The woods rustled, and the carriers emerged. Their sedan chair’s shroud had been shredded by cat claws. The carriers themselves were scratched and dented. One walked with a limp, his leg bent backward at the knee. Another had a car fender wrapped around his neck.

The four metal men carefully set down their sedan chair. They looked at us and drew golden metal clubs from their belts.

“Sadie, get to work,” Bast ordered. “Carter, you’re welcome to help me.”

The cat goddess unsheathed her knives. Her body began to glow with a green hue. An aura surrounded her, growing larger, like a bubble of energy, and lifting her off the ground. The aura took shape until Bast was encased in a holographic projection about four times her normal size. It was an image of the goddess in her ancient form—a twenty-foot-tall woman with the head of a cat.
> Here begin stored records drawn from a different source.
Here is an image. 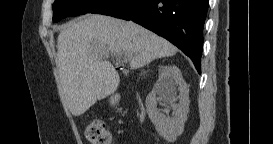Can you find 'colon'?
<instances>
[{
	"mask_svg": "<svg viewBox=\"0 0 273 144\" xmlns=\"http://www.w3.org/2000/svg\"><path fill=\"white\" fill-rule=\"evenodd\" d=\"M85 135L92 144H108L111 141L109 130L100 120L90 122L85 129Z\"/></svg>",
	"mask_w": 273,
	"mask_h": 144,
	"instance_id": "colon-1",
	"label": "colon"
}]
</instances>
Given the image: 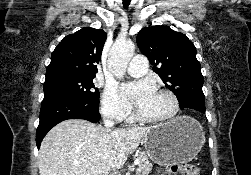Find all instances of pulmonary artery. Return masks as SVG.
Listing matches in <instances>:
<instances>
[{"label": "pulmonary artery", "instance_id": "1", "mask_svg": "<svg viewBox=\"0 0 251 175\" xmlns=\"http://www.w3.org/2000/svg\"><path fill=\"white\" fill-rule=\"evenodd\" d=\"M147 67V58L143 55H134L133 62L127 67V72L132 76H146Z\"/></svg>", "mask_w": 251, "mask_h": 175}]
</instances>
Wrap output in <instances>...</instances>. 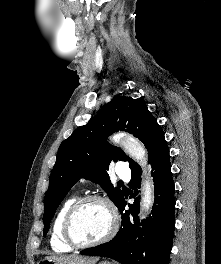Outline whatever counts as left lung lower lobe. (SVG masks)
<instances>
[{"instance_id": "1", "label": "left lung lower lobe", "mask_w": 221, "mask_h": 264, "mask_svg": "<svg viewBox=\"0 0 221 264\" xmlns=\"http://www.w3.org/2000/svg\"><path fill=\"white\" fill-rule=\"evenodd\" d=\"M155 185V201L151 216L139 223L138 190L141 172L132 173L129 186L134 204L125 210L127 196L117 206L122 214L119 232L109 242L81 251L84 255L106 256L121 264H169L174 235V182L171 174L169 149L164 140L149 162ZM142 226V227H140Z\"/></svg>"}]
</instances>
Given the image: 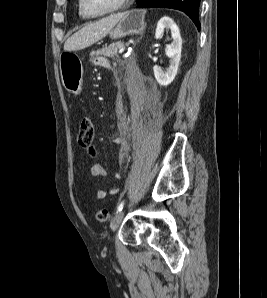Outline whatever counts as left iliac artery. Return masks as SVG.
<instances>
[{
    "instance_id": "1",
    "label": "left iliac artery",
    "mask_w": 267,
    "mask_h": 298,
    "mask_svg": "<svg viewBox=\"0 0 267 298\" xmlns=\"http://www.w3.org/2000/svg\"><path fill=\"white\" fill-rule=\"evenodd\" d=\"M124 203H125V201L123 200V201L118 205L116 213L122 211V209H123V207H124Z\"/></svg>"
}]
</instances>
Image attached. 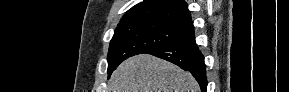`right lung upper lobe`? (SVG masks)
I'll return each mask as SVG.
<instances>
[{
	"mask_svg": "<svg viewBox=\"0 0 289 92\" xmlns=\"http://www.w3.org/2000/svg\"><path fill=\"white\" fill-rule=\"evenodd\" d=\"M153 19L193 26L188 5L184 0H144L128 10L122 21Z\"/></svg>",
	"mask_w": 289,
	"mask_h": 92,
	"instance_id": "right-lung-upper-lobe-1",
	"label": "right lung upper lobe"
}]
</instances>
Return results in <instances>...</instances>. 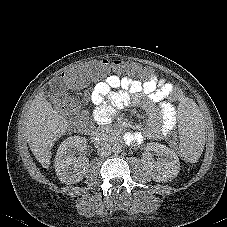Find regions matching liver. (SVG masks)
I'll use <instances>...</instances> for the list:
<instances>
[{
  "label": "liver",
  "instance_id": "obj_1",
  "mask_svg": "<svg viewBox=\"0 0 227 227\" xmlns=\"http://www.w3.org/2000/svg\"><path fill=\"white\" fill-rule=\"evenodd\" d=\"M68 127L66 117L52 107L44 92L36 95L27 114L26 136L30 150L43 168H49L51 148Z\"/></svg>",
  "mask_w": 227,
  "mask_h": 227
}]
</instances>
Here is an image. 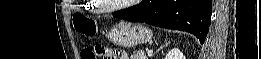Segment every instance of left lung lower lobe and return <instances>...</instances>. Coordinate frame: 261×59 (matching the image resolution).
Listing matches in <instances>:
<instances>
[{"instance_id": "0a47b994", "label": "left lung lower lobe", "mask_w": 261, "mask_h": 59, "mask_svg": "<svg viewBox=\"0 0 261 59\" xmlns=\"http://www.w3.org/2000/svg\"><path fill=\"white\" fill-rule=\"evenodd\" d=\"M212 0H143L137 7L114 17L186 31L204 43L209 31Z\"/></svg>"}]
</instances>
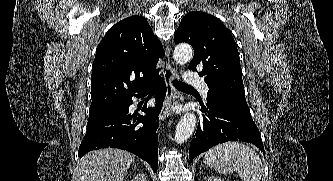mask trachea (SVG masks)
<instances>
[{"label":"trachea","instance_id":"obj_1","mask_svg":"<svg viewBox=\"0 0 333 181\" xmlns=\"http://www.w3.org/2000/svg\"><path fill=\"white\" fill-rule=\"evenodd\" d=\"M172 84L175 88H177L178 90H185V89H194L192 86H189L185 83H182L180 81L177 80H173Z\"/></svg>","mask_w":333,"mask_h":181}]
</instances>
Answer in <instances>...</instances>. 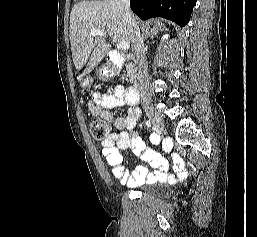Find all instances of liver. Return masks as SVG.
<instances>
[{
	"mask_svg": "<svg viewBox=\"0 0 257 237\" xmlns=\"http://www.w3.org/2000/svg\"><path fill=\"white\" fill-rule=\"evenodd\" d=\"M157 30L166 29L161 21L156 22ZM92 29L106 32L112 42H127L132 45L128 24L124 20L123 9L116 0L100 2L81 1L76 3L70 14V43L72 59L77 71L84 70L77 76L80 82L108 54L111 45L104 36H91Z\"/></svg>",
	"mask_w": 257,
	"mask_h": 237,
	"instance_id": "liver-1",
	"label": "liver"
}]
</instances>
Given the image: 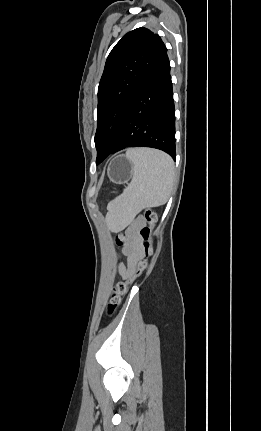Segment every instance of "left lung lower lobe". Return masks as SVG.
Masks as SVG:
<instances>
[{
  "label": "left lung lower lobe",
  "instance_id": "0a47b994",
  "mask_svg": "<svg viewBox=\"0 0 261 431\" xmlns=\"http://www.w3.org/2000/svg\"><path fill=\"white\" fill-rule=\"evenodd\" d=\"M127 147H152L176 158L174 100L167 53L133 98L110 154Z\"/></svg>",
  "mask_w": 261,
  "mask_h": 431
}]
</instances>
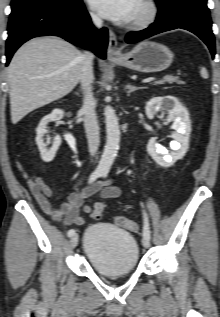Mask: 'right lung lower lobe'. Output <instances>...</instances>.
Returning a JSON list of instances; mask_svg holds the SVG:
<instances>
[{
  "label": "right lung lower lobe",
  "instance_id": "98d812e1",
  "mask_svg": "<svg viewBox=\"0 0 220 317\" xmlns=\"http://www.w3.org/2000/svg\"><path fill=\"white\" fill-rule=\"evenodd\" d=\"M8 34L6 65L24 42L44 35L60 36L75 45L92 49L101 58L106 57L107 29L95 30L82 2L71 8L36 5L12 11Z\"/></svg>",
  "mask_w": 220,
  "mask_h": 317
}]
</instances>
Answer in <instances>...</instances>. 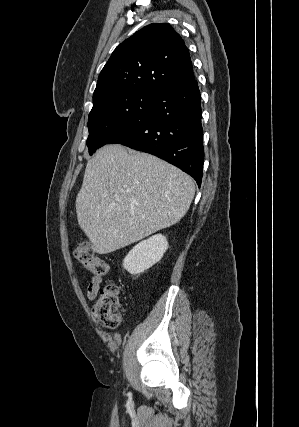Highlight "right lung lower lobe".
I'll use <instances>...</instances> for the list:
<instances>
[{
	"label": "right lung lower lobe",
	"instance_id": "right-lung-lower-lobe-1",
	"mask_svg": "<svg viewBox=\"0 0 299 427\" xmlns=\"http://www.w3.org/2000/svg\"><path fill=\"white\" fill-rule=\"evenodd\" d=\"M111 143L164 159L191 175L200 187L204 149L197 81L156 94L145 112Z\"/></svg>",
	"mask_w": 299,
	"mask_h": 427
}]
</instances>
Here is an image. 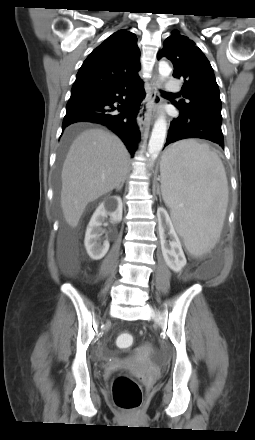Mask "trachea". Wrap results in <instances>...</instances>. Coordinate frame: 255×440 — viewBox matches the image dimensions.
<instances>
[{
  "label": "trachea",
  "instance_id": "1",
  "mask_svg": "<svg viewBox=\"0 0 255 440\" xmlns=\"http://www.w3.org/2000/svg\"><path fill=\"white\" fill-rule=\"evenodd\" d=\"M163 94H167V95H173L172 93L169 92H162Z\"/></svg>",
  "mask_w": 255,
  "mask_h": 440
}]
</instances>
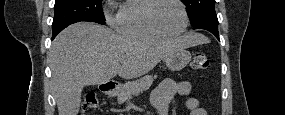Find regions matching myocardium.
I'll list each match as a JSON object with an SVG mask.
<instances>
[{
  "label": "myocardium",
  "mask_w": 285,
  "mask_h": 115,
  "mask_svg": "<svg viewBox=\"0 0 285 115\" xmlns=\"http://www.w3.org/2000/svg\"><path fill=\"white\" fill-rule=\"evenodd\" d=\"M163 1H167V0H153V3L151 4V6L148 10V14H147V19H148L150 26L155 31H157L158 33H160L161 35L166 36V37H176V36L182 35L187 30V28L189 26V15H188V11H187L185 4L181 0H172V1L176 2L181 7V10H182V13L184 16V24L179 31L168 32V31L164 30L155 20V11H156L157 7L159 6V4Z\"/></svg>",
  "instance_id": "obj_1"
}]
</instances>
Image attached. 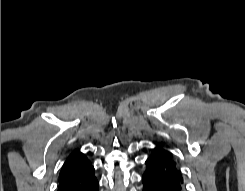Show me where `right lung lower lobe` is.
Wrapping results in <instances>:
<instances>
[{"instance_id":"right-lung-lower-lobe-1","label":"right lung lower lobe","mask_w":245,"mask_h":191,"mask_svg":"<svg viewBox=\"0 0 245 191\" xmlns=\"http://www.w3.org/2000/svg\"><path fill=\"white\" fill-rule=\"evenodd\" d=\"M57 191H99V183L94 175V167L89 166L85 170L59 181Z\"/></svg>"}]
</instances>
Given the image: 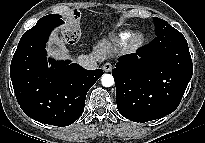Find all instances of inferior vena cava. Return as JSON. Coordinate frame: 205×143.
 <instances>
[{
  "mask_svg": "<svg viewBox=\"0 0 205 143\" xmlns=\"http://www.w3.org/2000/svg\"><path fill=\"white\" fill-rule=\"evenodd\" d=\"M78 63L87 70H95L98 67L97 60L89 55H80L78 57Z\"/></svg>",
  "mask_w": 205,
  "mask_h": 143,
  "instance_id": "inferior-vena-cava-1",
  "label": "inferior vena cava"
}]
</instances>
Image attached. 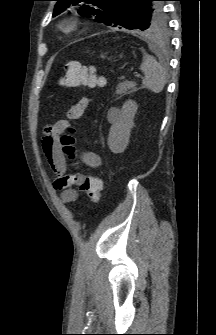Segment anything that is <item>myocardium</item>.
I'll return each instance as SVG.
<instances>
[{
    "label": "myocardium",
    "instance_id": "myocardium-1",
    "mask_svg": "<svg viewBox=\"0 0 216 335\" xmlns=\"http://www.w3.org/2000/svg\"><path fill=\"white\" fill-rule=\"evenodd\" d=\"M59 29L65 34H70L78 29V23L73 18H65L59 23Z\"/></svg>",
    "mask_w": 216,
    "mask_h": 335
}]
</instances>
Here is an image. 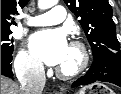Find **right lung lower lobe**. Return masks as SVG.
<instances>
[{"label": "right lung lower lobe", "mask_w": 121, "mask_h": 94, "mask_svg": "<svg viewBox=\"0 0 121 94\" xmlns=\"http://www.w3.org/2000/svg\"><path fill=\"white\" fill-rule=\"evenodd\" d=\"M12 55H1V74L7 77H12Z\"/></svg>", "instance_id": "right-lung-lower-lobe-1"}]
</instances>
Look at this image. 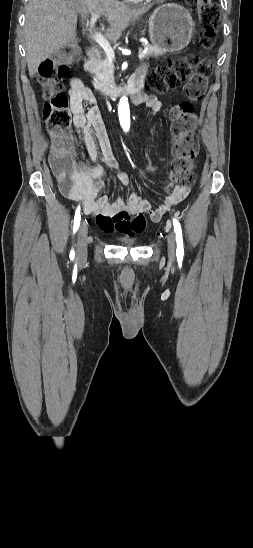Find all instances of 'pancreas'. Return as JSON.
Here are the masks:
<instances>
[{"mask_svg":"<svg viewBox=\"0 0 253 548\" xmlns=\"http://www.w3.org/2000/svg\"><path fill=\"white\" fill-rule=\"evenodd\" d=\"M144 47L146 52L143 59L158 57L164 53L162 48L157 46L144 45ZM140 51L142 50L140 49ZM84 68L94 75L93 85L98 90L106 89L107 84H110L113 81L114 64L107 56H100L96 59L88 61Z\"/></svg>","mask_w":253,"mask_h":548,"instance_id":"pancreas-1","label":"pancreas"}]
</instances>
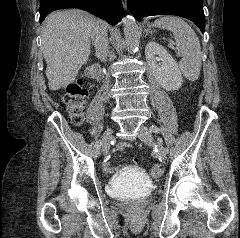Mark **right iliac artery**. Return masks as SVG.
<instances>
[{
    "instance_id": "right-iliac-artery-1",
    "label": "right iliac artery",
    "mask_w": 240,
    "mask_h": 238,
    "mask_svg": "<svg viewBox=\"0 0 240 238\" xmlns=\"http://www.w3.org/2000/svg\"><path fill=\"white\" fill-rule=\"evenodd\" d=\"M100 145H101V141H100V140H97V141H96V145L94 146V151H95L94 153H95V155H97V156L100 155V153H101V152H100V151H101V146H100Z\"/></svg>"
}]
</instances>
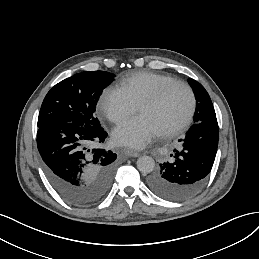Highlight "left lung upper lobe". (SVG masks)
Masks as SVG:
<instances>
[{
  "mask_svg": "<svg viewBox=\"0 0 259 259\" xmlns=\"http://www.w3.org/2000/svg\"><path fill=\"white\" fill-rule=\"evenodd\" d=\"M188 81L194 91L195 98L197 101L194 124L204 121L217 120L215 110L208 92L196 80L190 78Z\"/></svg>",
  "mask_w": 259,
  "mask_h": 259,
  "instance_id": "obj_1",
  "label": "left lung upper lobe"
}]
</instances>
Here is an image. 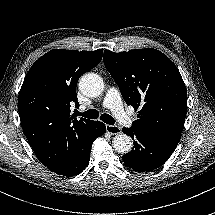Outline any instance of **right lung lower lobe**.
Wrapping results in <instances>:
<instances>
[{
	"mask_svg": "<svg viewBox=\"0 0 215 215\" xmlns=\"http://www.w3.org/2000/svg\"><path fill=\"white\" fill-rule=\"evenodd\" d=\"M106 132V126L100 121H90L85 126L71 133L64 159L51 171L63 175H77L85 169L90 159L94 140Z\"/></svg>",
	"mask_w": 215,
	"mask_h": 215,
	"instance_id": "98d812e1",
	"label": "right lung lower lobe"
}]
</instances>
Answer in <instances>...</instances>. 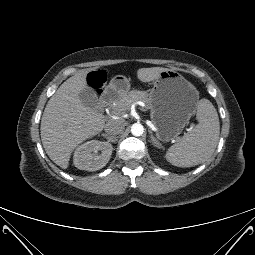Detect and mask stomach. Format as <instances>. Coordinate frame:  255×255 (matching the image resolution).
<instances>
[{"label": "stomach", "mask_w": 255, "mask_h": 255, "mask_svg": "<svg viewBox=\"0 0 255 255\" xmlns=\"http://www.w3.org/2000/svg\"><path fill=\"white\" fill-rule=\"evenodd\" d=\"M129 88L128 79L117 75L105 90L122 97ZM147 94L158 140L167 142L177 138L197 109L199 92L195 86L179 72L168 69L159 74Z\"/></svg>", "instance_id": "1"}]
</instances>
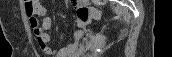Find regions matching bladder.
<instances>
[{"instance_id":"bladder-1","label":"bladder","mask_w":172,"mask_h":57,"mask_svg":"<svg viewBox=\"0 0 172 57\" xmlns=\"http://www.w3.org/2000/svg\"><path fill=\"white\" fill-rule=\"evenodd\" d=\"M73 57H90V55H88V54L85 52V53H78V54L74 55Z\"/></svg>"}]
</instances>
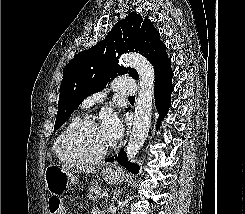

Floating in midair in the center of the hologram, Bast stepped forward. The giant cat goddess moved with her. It didn’t seem possible that a see-through image could have substance, but its foot shook the ground. Bast raised her hand. The glowing green warrior did the same, unsheathing claws as long and sharp as rapiers. Bast swiped the sidewalk in front of her and shredded the pavement to concrete ribbons. She turned and smiled at me. The giant cat’s head did likewise, baring horrible fangs that could’ve bitten me in half.

“This,” Bast said, “is combat magic.”

At first I was too stunned to do anything but watch as Bast launched her green war machine into the middle of the carriers.

She slashed one carrier to pieces with a single swipe, then stepped on another and flattened him into a metal pancake. The other two carriers attacked her holographic legs, but their metal clubs bounced harmlessly off the ghostly light with showers of sparks.

Meanwhile Sadie stood in front of the obelisk with her arms raised, shouting: “Open, you stupid piece of rock!”

Finally I drew my sword. My hands were shaking. I didn’t want to charge into battle, but I felt like I should help. And if I had to fight, I figured having a twenty-foot-tall glowing cat warrior on my side was the way to do it. “Sadie, I—I’m going to help Bast. Keep trying!”

“I am!”

I ran forward just as Bast sliced the other two carriers apart like loaves of bread. With relief, I thought: Well, that’s it.

Then all four carriers began to re-form. The flat one peeled himself off the pavement. The sliced ones’ pieces clicked together like magnets, and the carriers stood up good as new.

“Carter, help me hack them apart!” Bast called. “They need to be in smaller pieces!”

I tried to stay out of Bast’s way as she sliced and stomped. Then as soon as she disabled a carrier, I went to work chopping its remains into smaller pieces. They seemed more like Play-Doh than metal, because my blade mashed them up pretty easily.